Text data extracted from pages

================

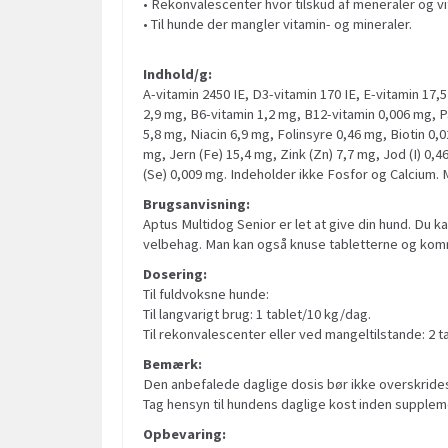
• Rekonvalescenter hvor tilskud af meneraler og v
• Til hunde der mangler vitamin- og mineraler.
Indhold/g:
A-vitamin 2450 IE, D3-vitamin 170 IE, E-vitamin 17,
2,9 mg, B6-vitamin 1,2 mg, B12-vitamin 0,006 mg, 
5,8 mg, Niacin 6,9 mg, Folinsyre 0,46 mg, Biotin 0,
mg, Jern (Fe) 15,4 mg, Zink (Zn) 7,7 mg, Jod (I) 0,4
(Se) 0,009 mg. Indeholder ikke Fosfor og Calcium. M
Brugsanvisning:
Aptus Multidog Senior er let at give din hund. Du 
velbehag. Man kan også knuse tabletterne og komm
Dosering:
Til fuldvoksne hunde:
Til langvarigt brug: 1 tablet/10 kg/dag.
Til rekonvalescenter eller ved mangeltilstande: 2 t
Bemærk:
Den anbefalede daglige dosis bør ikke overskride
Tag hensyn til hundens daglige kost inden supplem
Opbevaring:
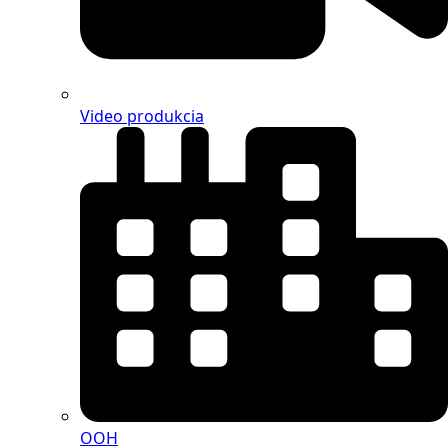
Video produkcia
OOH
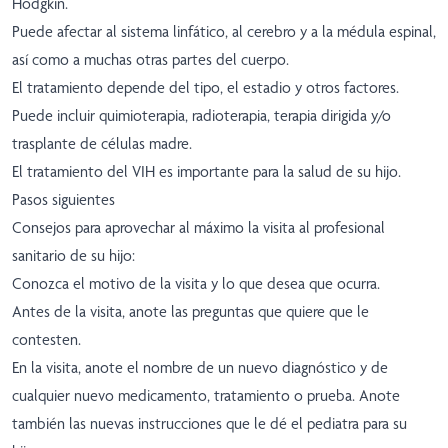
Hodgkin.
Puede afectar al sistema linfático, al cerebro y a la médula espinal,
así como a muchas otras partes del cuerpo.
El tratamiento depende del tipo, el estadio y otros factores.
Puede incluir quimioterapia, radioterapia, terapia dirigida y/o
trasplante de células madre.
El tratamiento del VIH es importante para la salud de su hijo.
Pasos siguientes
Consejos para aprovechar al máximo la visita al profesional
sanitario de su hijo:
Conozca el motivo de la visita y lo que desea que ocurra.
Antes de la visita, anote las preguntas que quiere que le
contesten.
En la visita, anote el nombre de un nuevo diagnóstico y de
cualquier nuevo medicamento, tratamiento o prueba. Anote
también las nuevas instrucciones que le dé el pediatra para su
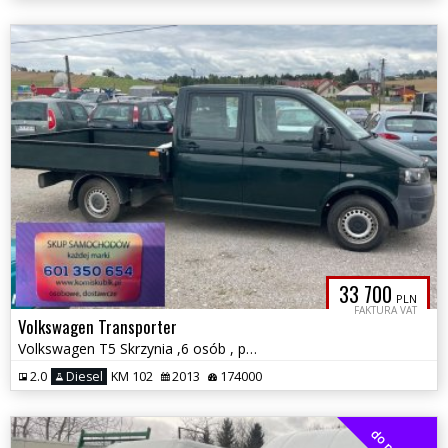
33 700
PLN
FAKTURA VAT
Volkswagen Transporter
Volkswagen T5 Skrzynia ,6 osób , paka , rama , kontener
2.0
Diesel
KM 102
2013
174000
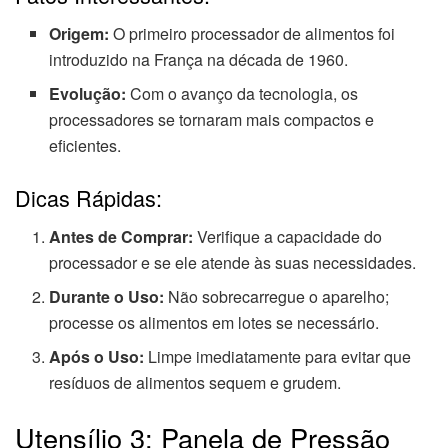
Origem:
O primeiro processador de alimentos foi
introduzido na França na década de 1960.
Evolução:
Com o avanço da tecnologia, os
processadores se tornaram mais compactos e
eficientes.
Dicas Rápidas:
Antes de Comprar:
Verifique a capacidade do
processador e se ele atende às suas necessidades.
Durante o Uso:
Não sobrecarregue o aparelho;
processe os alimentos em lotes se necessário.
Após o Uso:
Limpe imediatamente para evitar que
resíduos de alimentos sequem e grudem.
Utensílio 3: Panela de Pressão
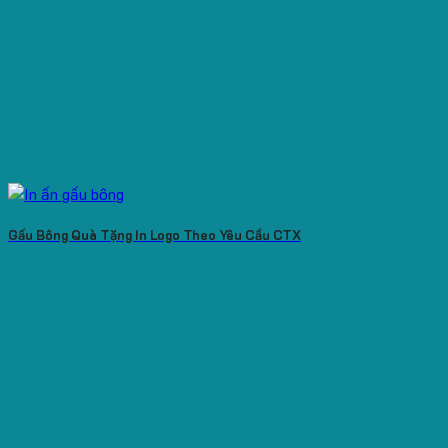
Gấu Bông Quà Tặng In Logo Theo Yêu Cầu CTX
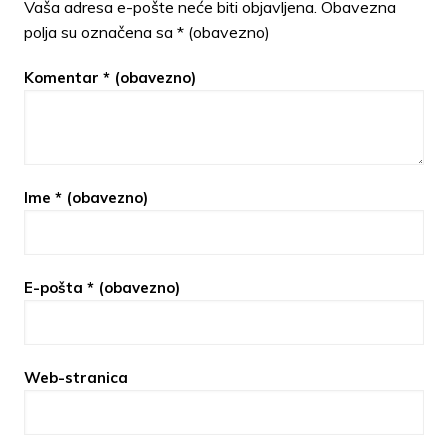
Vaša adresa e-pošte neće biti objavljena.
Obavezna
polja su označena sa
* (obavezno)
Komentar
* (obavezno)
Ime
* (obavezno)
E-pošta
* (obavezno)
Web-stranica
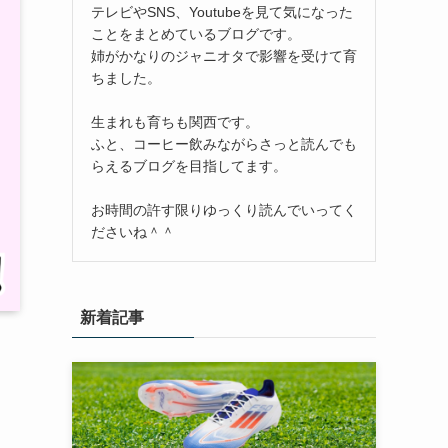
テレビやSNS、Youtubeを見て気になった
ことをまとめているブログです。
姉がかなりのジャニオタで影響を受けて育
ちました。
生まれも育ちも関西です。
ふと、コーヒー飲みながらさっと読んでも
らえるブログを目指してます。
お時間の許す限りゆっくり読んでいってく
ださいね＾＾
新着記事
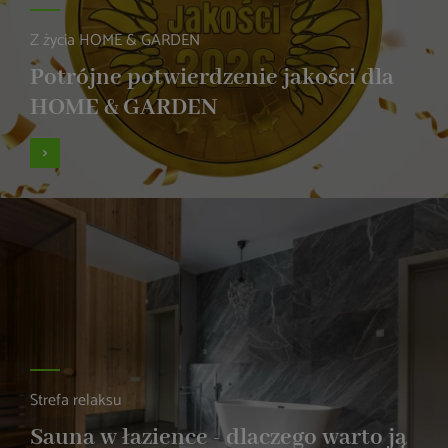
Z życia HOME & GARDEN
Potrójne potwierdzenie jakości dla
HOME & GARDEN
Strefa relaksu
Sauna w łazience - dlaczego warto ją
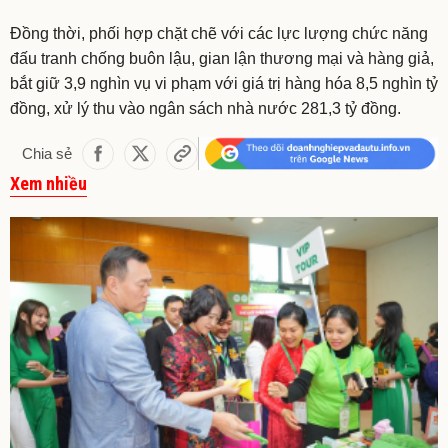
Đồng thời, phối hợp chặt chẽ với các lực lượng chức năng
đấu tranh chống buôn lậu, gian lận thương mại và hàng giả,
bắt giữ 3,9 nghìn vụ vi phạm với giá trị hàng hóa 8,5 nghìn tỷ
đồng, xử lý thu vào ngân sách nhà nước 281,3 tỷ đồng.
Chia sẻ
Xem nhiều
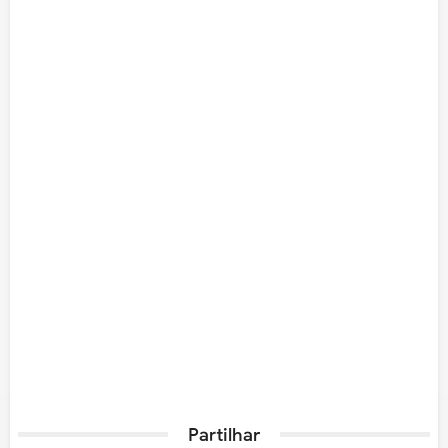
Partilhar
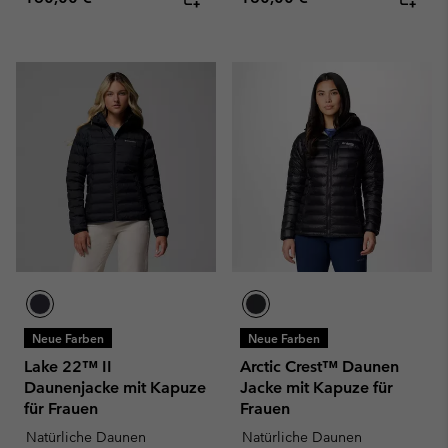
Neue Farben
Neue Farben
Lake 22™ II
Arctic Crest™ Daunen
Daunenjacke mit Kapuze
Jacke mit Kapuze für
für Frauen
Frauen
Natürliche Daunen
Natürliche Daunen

================

**EXERCISE:**
Change "HOME & GARDEN" to "DOM I OGRÓD" in the text of every item above and write the lines out again with nothing else altered. Leave the pictures out of your answer.

**RESULT OF THE TASK:**
• Rekonvalescenter hvor tilskud af meneraler og v
• Til hunde der mangler vitamin- og mineraler.
Indhold/g:
A-vitamin 2450 IE, D3-vitamin 170 IE, E-vitamin 17,
2,9 mg, B6-vitamin 1,2 mg, B12-vitamin 0,006 mg, 
5,8 mg, Niacin 6,9 mg, Folinsyre 0,46 mg, Biotin 0,
mg, Jern (Fe) 15,4 mg, Zink (Zn) 7,7 mg, Jod (I) 0,4
(Se) 0,009 mg. Indeholder ikke Fosfor og Calcium. M
Brugsanvisning:
Aptus Multidog Senior er let at give din hund. Du 
velbehag. Man kan også knuse tabletterne og komm
Dosering:
Til fuldvoksne hunde:
Til langvarigt brug: 1 tablet/10 kg/dag.
Til rekonvalescenter eller ved mangeltilstande: 2 t
Bemærk:
Den anbefalede daglige dosis bør ikke overskride
Tag hensyn til hundens daglige kost inden supplem
Opbevaring:
Video produkcia
OOH
Hodgkin.
Puede afectar al sistema linfático, al cerebro y a la médula espinal,
así como a muchas otras partes del cuerpo.
El tratamiento depende del tipo, el estadio y otros factores.
Puede incluir quimioterapia, radioterapia, terapia dirigida y/o
trasplante de células madre.
El tratamiento del VIH es importante para la salud de su hijo.
Pasos siguientes
Consejos para aprovechar al máximo la visita al profesional
sanitario de su hijo:
Conozca el motivo de la visita y lo que desea que ocurra.
Antes de la visita, anote las preguntas que quiere que le
contesten.
En la visita, anote el nombre de un nuevo diagnóstico y de
cualquier nuevo medicamento, tratamiento o prueba. Anote
también las nuevas instrucciones que le dé el pediatra para su
33 700
PLN
FAKTURA VAT
Volkswagen Transporter
Volkswagen T5 Skrzynia ,6 osób , paka , rama , kontener
2.0
Diesel
KM 102
2013
174000
Origem:
O primeiro processador de alimentos foi
introduzido na França na década de 1960.
Evolução:
Com o avanço da tecnologia, os
processadores se tornaram mais compactos e
eficientes.
Dicas Rápidas:
Antes de Comprar:
Verifique a capacidade do
processador e se ele atende às suas necessidades.
Durante o Uso:
Não sobrecarregue o aparelho;
processe os alimentos em lotes se necessário.
Após o Uso:
Limpe imediatamente para evitar que
resíduos de alimentos sequem e grudem.
Utensílio 3: Panela de Pressão
Gấu Bông Quà Tặng In Logo Theo Yêu Cầu CTX
Vaša adresa e-pošte neće biti objavljena.
Obavezna
polja su označena sa
* (obavezno)
Komentar
* (obavezno)
Ime
* (obavezno)
E-pošta
* (obavezno)
Web-stranica
テレビやSNS、Youtubeを見て気になった
ことをまとめているブログです。
姉がかなりのジャニオタで影響を受けて育
ちました。
生まれも育ちも関西です。
ふと、コーヒー飲みながらさっと読んでも
らえるブログを目指してます。
お時間の許す限りゆっくり読んでいってく
ださいね＾＾
新着記事
Z życia DOM I OGRÓD
Potrójne potwierdzenie jakości dla
DOM I OGRÓD
Strefa relaksu
Sauna w łazience - dlaczego warto ją
Đồng thời, phối hợp chặt chẽ với các lực lượng chức năng
đấu tranh chống buôn lậu, gian lận thương mại và hàng giả,
bắt giữ 3,9 nghìn vụ vi phạm với giá trị hàng hóa 8,5 nghìn tỷ
đồng, xử lý thu vào ngân sách nhà nước 281,3 tỷ đồng.
Chia sẻ
Xem nhiều
Partilhar
Neue Farben
Neue Farben
Lake 22™ II
Arctic Crest™ Daunen
Daunenjacke mit Kapuze
Jacke mit Kapuze für
für Frauen
Frauen
Natürliche Daunen
Natürliche Daunen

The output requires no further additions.